Keith Vaz (Leicester East) (Lab): Does the Minister welcome the recent developments in the EU that will provide for more border checks within the Schengen area? When the Select Committee on Home Affairs last reported on this, it found that traffickers could pass through the Schengen area without being stopped. These new arrangements, which the EU seems to be putting in place, will mean more checks within the area, which might mean that we catch more people involved in this terrible crime.

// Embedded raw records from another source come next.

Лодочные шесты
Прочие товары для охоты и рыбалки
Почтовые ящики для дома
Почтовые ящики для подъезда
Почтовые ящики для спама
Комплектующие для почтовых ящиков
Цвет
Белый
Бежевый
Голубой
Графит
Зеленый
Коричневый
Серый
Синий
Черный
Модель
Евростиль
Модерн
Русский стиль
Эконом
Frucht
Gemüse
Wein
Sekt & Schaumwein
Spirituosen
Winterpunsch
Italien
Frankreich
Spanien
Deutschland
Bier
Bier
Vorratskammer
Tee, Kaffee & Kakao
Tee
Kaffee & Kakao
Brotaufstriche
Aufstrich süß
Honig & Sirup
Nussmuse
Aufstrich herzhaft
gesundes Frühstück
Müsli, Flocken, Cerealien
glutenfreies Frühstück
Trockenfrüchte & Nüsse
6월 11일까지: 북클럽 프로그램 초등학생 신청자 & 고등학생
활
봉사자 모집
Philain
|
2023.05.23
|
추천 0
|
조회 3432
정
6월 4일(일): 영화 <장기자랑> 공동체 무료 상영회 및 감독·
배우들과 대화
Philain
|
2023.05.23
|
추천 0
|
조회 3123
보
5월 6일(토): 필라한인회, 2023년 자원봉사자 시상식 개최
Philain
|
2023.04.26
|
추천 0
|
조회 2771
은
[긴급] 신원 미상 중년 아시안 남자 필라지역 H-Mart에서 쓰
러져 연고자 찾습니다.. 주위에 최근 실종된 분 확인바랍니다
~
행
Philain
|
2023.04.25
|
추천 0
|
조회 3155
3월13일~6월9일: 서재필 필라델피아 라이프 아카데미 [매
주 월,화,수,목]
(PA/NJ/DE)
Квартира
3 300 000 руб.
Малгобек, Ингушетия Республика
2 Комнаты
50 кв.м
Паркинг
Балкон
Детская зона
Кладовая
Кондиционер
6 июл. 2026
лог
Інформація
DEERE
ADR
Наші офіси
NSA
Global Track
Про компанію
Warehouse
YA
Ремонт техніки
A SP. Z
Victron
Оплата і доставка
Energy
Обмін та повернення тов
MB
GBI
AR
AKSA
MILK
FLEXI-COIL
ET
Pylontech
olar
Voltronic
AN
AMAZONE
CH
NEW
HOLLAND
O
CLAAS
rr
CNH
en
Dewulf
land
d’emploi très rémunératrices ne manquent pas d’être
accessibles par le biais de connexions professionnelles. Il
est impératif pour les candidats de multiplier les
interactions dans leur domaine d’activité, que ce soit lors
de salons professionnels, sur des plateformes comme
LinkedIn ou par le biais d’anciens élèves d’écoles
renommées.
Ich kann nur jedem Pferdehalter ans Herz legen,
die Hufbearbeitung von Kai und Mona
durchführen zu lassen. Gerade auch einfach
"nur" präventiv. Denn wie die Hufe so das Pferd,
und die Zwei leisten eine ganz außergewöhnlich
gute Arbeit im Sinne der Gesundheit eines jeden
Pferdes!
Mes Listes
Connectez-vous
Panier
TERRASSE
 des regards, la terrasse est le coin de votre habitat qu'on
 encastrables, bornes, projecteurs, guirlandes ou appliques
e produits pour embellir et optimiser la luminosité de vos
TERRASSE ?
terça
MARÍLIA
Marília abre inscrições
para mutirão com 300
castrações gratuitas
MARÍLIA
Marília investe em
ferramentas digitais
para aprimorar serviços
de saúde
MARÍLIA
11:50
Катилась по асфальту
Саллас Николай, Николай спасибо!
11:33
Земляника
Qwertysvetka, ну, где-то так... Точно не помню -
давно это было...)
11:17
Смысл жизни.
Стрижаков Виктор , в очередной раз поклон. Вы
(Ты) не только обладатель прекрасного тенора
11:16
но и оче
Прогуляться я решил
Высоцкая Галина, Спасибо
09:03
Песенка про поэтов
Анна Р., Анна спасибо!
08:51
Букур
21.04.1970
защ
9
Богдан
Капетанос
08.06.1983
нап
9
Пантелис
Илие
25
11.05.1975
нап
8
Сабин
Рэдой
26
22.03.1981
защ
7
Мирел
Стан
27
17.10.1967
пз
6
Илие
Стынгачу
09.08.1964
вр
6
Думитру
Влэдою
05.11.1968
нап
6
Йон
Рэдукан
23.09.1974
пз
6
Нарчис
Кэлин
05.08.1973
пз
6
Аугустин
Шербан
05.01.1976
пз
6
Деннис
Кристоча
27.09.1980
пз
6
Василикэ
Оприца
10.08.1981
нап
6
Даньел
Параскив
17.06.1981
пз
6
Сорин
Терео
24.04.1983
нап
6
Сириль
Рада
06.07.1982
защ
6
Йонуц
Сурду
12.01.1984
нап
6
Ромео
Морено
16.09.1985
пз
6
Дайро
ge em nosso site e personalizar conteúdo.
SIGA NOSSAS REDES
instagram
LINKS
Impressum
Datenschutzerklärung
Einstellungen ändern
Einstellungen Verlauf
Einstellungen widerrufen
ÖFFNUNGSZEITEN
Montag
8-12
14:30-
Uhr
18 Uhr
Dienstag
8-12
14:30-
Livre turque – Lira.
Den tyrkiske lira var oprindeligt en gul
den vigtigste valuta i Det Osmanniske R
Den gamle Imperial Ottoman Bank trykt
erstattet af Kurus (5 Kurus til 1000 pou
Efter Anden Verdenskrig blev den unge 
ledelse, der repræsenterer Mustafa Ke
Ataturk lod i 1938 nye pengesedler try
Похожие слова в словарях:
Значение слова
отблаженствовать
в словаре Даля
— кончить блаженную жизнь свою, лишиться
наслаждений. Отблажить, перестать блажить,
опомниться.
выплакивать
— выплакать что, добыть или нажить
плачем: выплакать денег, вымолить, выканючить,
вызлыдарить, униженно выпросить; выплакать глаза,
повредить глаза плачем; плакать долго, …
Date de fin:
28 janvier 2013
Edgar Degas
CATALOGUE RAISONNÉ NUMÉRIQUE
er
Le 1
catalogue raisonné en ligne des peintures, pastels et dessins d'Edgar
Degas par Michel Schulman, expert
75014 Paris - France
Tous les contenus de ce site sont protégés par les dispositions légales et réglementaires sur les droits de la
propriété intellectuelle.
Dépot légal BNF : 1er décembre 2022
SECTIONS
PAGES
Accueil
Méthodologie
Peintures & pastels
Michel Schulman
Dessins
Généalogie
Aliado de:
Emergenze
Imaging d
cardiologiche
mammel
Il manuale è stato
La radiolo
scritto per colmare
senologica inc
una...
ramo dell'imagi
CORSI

Damian Green: The right hon. Gentleman might well be right. However, it would be unhelpful for me to comment generally on the developments in the Schengen area that, as he and the House will know, might be introduced as a result of events in north Africa. Certainly, however, I agree with the general proposition that each EU member state has to consider its own border arrangements and internal policing arrangements to make it easier for all of us to work together on an international basis in combating what is by definition an international crime. That means that to deal with this problem we have to work closely with our international partners, and applying to opt in to the directive is a positive step that Britain can take towards this goal.
As the House will be aware, we chose not to opt in to the directive when it was initially put on the table last summer, because the draft text had to go through an extensive period of negotiation between the European Council and the European Parliament. We wanted to be absolutely sure that the text would not change during those negotiations in a way that would be detrimental to the integrity of the UK’s criminal justice system. We wanted to consider a final text that had no risks attached and which would not fundamentally change the UK’s already strong position in the fight against human trafficking.